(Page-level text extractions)
⟨

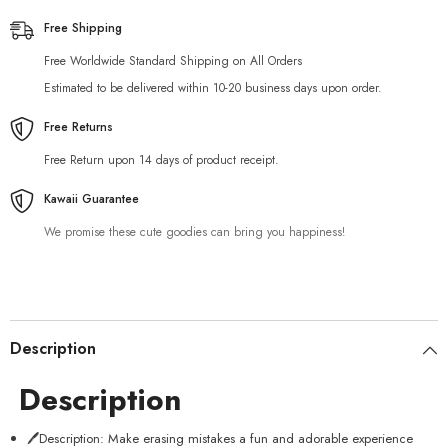
Free Shipping
Free Worldwide Standard Shipping on All Orders
Estimated to be delivered within 10-20 business days upon order.
Free Returns
Free Return upon 14 days of product receipt.
Kawaii Guarantee
We promise these cute goodies can bring you happiness!
Description
Description
🖊️Description: Make erasing mistakes a fun and adorable experience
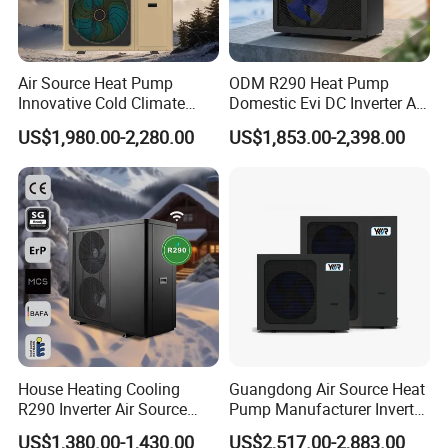
Air Source Heat Pump
ODM R290 Heat Pump
Innovative Cold Climate
Domestic Evi DC Inverter Air
Heat Pump Ideal for -30º C
Source Heatpump
US$1,980.00-2,280.00
US$1,853.00-2,398.00
Low Temperature
Environment Air to Water
Heat Pump
House Heating Cooling
Guangdong Air Source Heat
R290 Inverter Air Source
Pump Manufacturer Inverter
Heat Pump 75 Degree Water
R290 Heat Pump for Floor
US$1,380.00-1,430.00
US$2,517.00-2,883.00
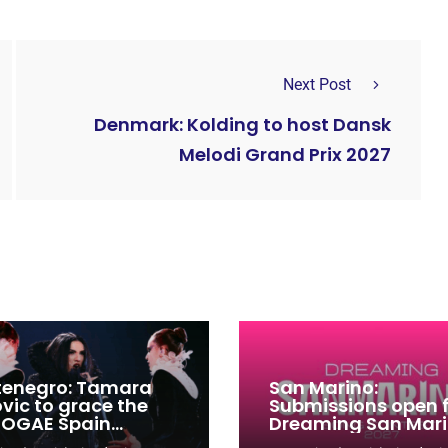
Next Post
Denmark: Kolding to host Dansk
Melodi Grand Prix 2027
enegro: Tamara
San Marino:
ovic to grace the
Submissions open 
 OGAE Spain
Dreaming San Mar
ress
Song Contest 2026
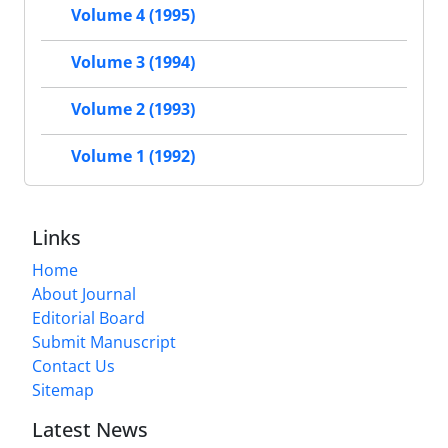
Volume 4 (1995)
Volume 3 (1994)
Volume 2 (1993)
Volume 1 (1992)
Links
Home
About Journal
Editorial Board
Submit Manuscript
Contact Us
Sitemap
Latest News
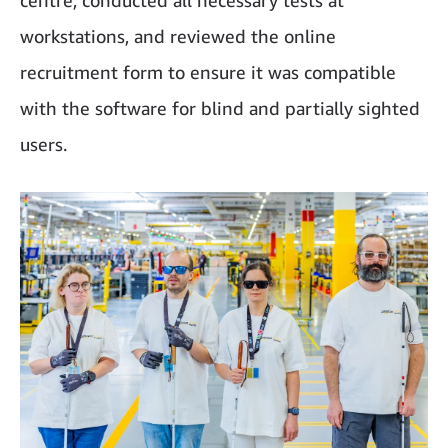
centre, conducted all necessary tests at
workstations, and reviewed the online
recruitment form to ensure it was compatible
with the software for blind and partially sighted
users.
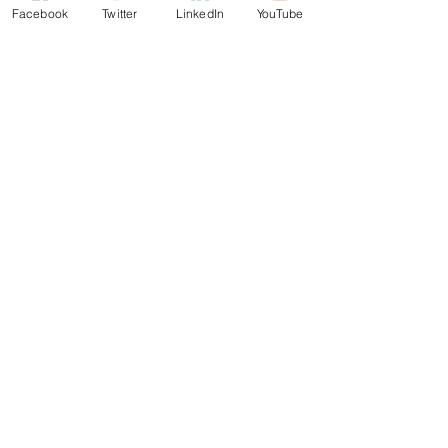
Facebook
Twitter
LinkedIn
YouTube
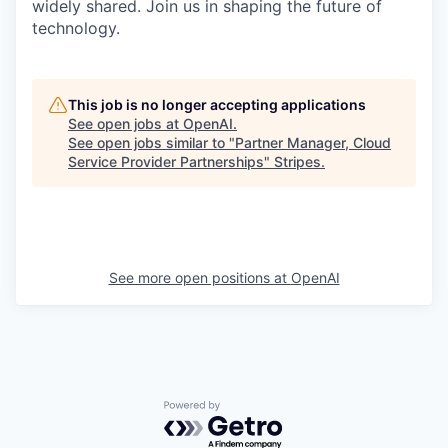
widely shared. Join us in shaping the future of
technology.
This job is no longer accepting applications
See open jobs at
OpenAI
.
See open jobs similar to "
Partner Manager, Cloud
Service Provider Partnerships
"
Stripes
.
See more open positions at
OpenAI
Powered by Getro.com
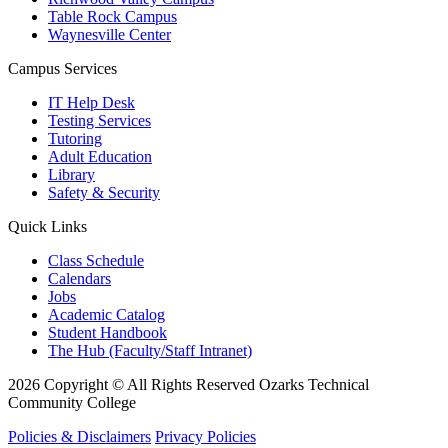
Table Rock Campus
Waynesville Center
Campus Services
IT Help Desk
Testing Services
Tutoring
Adult Education
Library
Safety & Security
Quick Links
Class Schedule
Calendars
Jobs
Academic Catalog
Student Handbook
The Hub (Faculty/Staff Intranet)
2026 Copyright © All Rights Reserved Ozarks Technical
Community College
Policies & Disclaimers
Privacy Policies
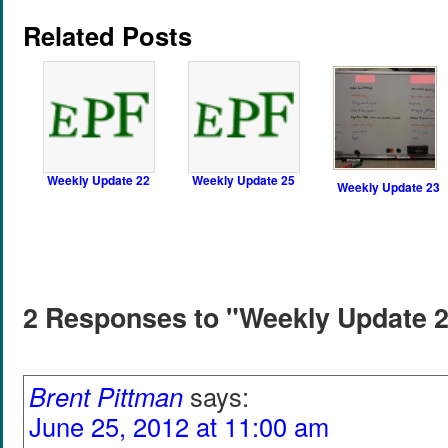
Related Posts
Weekly Update 22
Weekly Update 25
Weekly Update 23
2 Responses to "Weekly Update 
Brent Pittman
says:
June 25, 2012 at 11:00 am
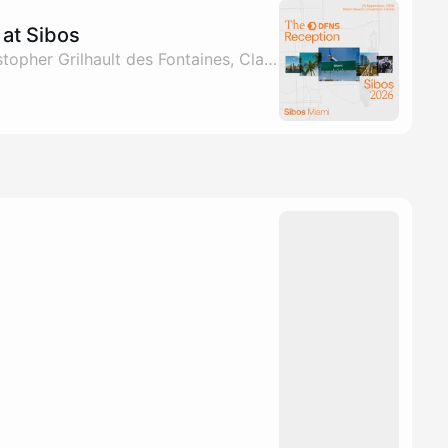
at Sibos
By Marco Farah, Christopher Grilhault des Fontaines, Clarisse Hagege & Jared Klee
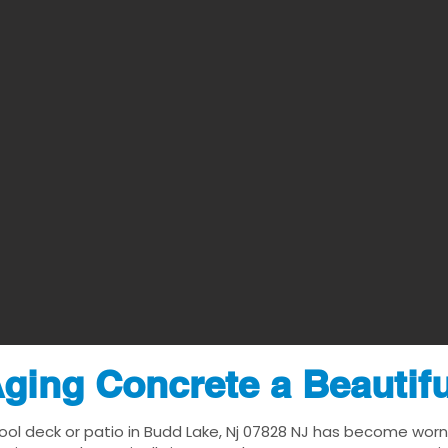
ging Concrete a Beautif
ool deck or patio in Budd Lake, Nj 07828 NJ has become worn, d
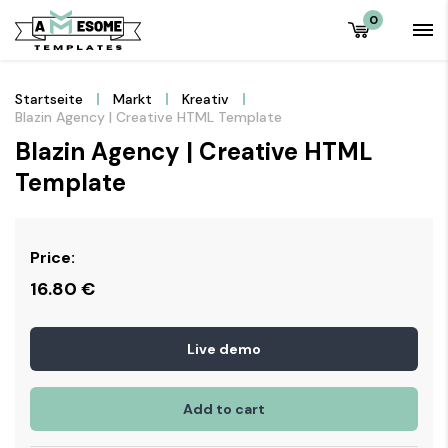
0
Startseite
Markt
Kreativ
Blazin Agency | Creative HTML Template
Blazin Agency | Creative HTML
Template
Price:
16.80
€
Live demo
Add to cart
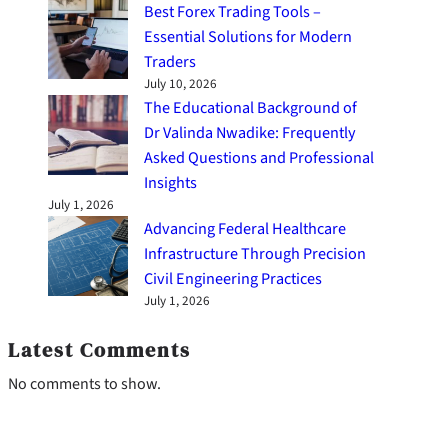
Best Forex Trading Tools –
Essential Solutions for Modern
Traders
July 10, 2026
The Educational Background of
Dr Valinda Nwadike: Frequently
Asked Questions and Professional
Insights
July 1, 2026
Advancing Federal Healthcare
Infrastructure Through Precision
Civil Engineering Practices
July 1, 2026
Latest Comments
No comments to show.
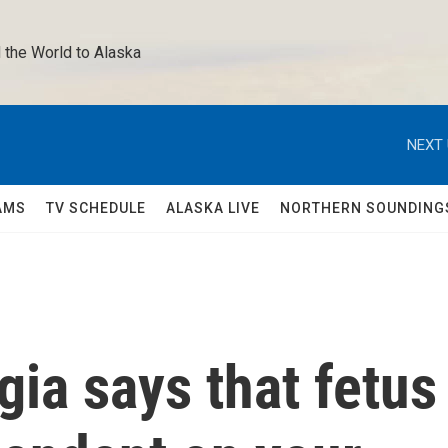
 the World to Alaska 
NEXT 
AMS
TV SCHEDULE
ALASKA LIVE
NORTHERN SOUNDING
ia says that fetus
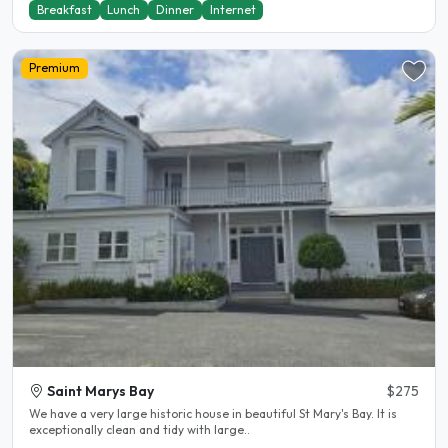
Breakfast
Lunch
Dinner
Internet
Premium
Saint Marys Bay
$275
We have a very large historic house in beautiful St Mary's Bay. It is
exceptionally clean and tidy with large..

⟩

_PROBLEM DETAILS_: Only the lines from the first line of the entries through the line containing "US$1,980.00-2,280.00" should be output, exactly as they are, without pictures.

_FINISHED TASK_:
Free Shipping
Free Worldwide Standard Shipping on All Orders
Estimated to be delivered within 10-20 business days upon order.
Free Returns
Free Return upon 14 days of product receipt.
Kawaii Guarantee
We promise these cute goodies can bring you happiness!
Description
Description
🖊️Description: Make erasing mistakes a fun and adorable experience
Air Source Heat Pump
ODM R290 Heat Pump
Innovative Cold Climate
Domestic Evi DC Inverter Air
Heat Pump Ideal for -30º C
Source Heatpump
US$1,980.00-2,280.00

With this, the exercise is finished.